A Hopeful Harp

While looking at Dear Harp of My Country by Thomas Moore we can see how Moore creates a strong bond between the speaker and the harp showing the importance it held not only to himself but the symbol it held to his country. Moore twice states in his work “Dear harp of my country…” allowing readers to really grasp the idea that the harp held an important significance to those in his country.

Dear Harp of my Country! in darkness I found thee...”

The first time around this phrase is used it is showing readers the beauty of the harp and its significance to those who which played it as well as heard its song. Not only that but it gives the harp the light at the end of the tunnel feeling. Moore gives the harp in this first line alone a feeling of salvation of hope.

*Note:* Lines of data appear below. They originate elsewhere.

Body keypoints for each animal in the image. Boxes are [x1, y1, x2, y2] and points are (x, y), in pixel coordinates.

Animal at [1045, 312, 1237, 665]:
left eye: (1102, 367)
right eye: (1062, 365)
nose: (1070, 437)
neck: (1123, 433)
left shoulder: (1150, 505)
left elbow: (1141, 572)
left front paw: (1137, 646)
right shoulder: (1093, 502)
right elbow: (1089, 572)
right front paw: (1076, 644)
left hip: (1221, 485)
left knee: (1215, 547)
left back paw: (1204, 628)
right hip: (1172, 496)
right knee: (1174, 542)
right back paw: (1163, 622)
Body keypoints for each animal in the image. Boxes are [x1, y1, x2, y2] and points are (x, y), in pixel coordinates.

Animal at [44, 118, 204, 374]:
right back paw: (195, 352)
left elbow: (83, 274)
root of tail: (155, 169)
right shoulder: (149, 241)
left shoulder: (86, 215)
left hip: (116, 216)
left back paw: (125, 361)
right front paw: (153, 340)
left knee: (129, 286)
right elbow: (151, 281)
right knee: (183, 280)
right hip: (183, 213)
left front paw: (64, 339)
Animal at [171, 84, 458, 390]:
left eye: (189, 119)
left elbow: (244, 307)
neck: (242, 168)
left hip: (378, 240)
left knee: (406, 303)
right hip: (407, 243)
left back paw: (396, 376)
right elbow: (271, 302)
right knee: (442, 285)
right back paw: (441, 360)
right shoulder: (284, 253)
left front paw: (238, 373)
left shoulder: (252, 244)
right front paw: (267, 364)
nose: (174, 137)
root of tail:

Dear Harp of my Country! farewell to thy numbers

The second time around it feels like a final farewell, almost like an obituary towards a loved one. By creating this Moore shows the emotions and pride the harp brings to his people as well as the sadness it brings to see that the harp is not once seen as how it used to be. And being that his history is one of a musician, we can see how musicians hold certain instruments dear to their harps as they were a part of the creation of some of their pieces. And even though Moore shows and makes the harp feel like a loved one we lost he also manages to show readers how the harp was a symbol of hope to those who played and those who listened.

-Diana Moreno

2 thoughts on “A Hopeful Harp

  1. Your explanation on how Moore uses his personal emotions to better represent the importance of the harp is the an original and creative way to look at the work. It provides an alternate layer of insight into how literature of power can convey raw emotion because it is dependent on empathy to begin with. Although the explanation behind the personification of the harp is thorough and expressive, the analysis could be further improved if the claim of the harp as hopeful was better substantiated.


  2. The main thesis deals with the similarities between the author and his harp (and more importantly his country). I like how this post has enough room to thoroughly examine the poem, taking time look at them from a critical point of view. This could be improved with one more examination of one more line.